» EXERCISE AIM: The lines wanted are those in the data below that include "size".

Saved data entries
------------------------------

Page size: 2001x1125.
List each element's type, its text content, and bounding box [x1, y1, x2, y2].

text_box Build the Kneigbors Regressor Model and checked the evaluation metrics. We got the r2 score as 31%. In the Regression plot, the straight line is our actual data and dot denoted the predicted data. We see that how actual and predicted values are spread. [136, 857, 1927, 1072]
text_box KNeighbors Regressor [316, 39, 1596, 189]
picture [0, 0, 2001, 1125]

------------------------------

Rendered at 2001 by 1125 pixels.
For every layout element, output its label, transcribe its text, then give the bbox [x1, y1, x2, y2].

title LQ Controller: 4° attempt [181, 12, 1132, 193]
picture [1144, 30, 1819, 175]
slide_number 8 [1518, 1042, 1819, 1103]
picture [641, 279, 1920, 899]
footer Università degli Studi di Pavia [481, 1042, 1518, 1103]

------------------------------

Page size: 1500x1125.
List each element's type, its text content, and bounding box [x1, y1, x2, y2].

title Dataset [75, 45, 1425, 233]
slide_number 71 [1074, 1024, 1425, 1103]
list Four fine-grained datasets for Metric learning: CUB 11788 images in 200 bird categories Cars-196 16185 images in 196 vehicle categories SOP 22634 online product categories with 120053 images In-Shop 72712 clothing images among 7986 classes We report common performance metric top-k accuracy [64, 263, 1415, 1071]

------------------------------

» THE COMPLETED TASK:
Page size: 2001x1125.
Page size: 1500x1125.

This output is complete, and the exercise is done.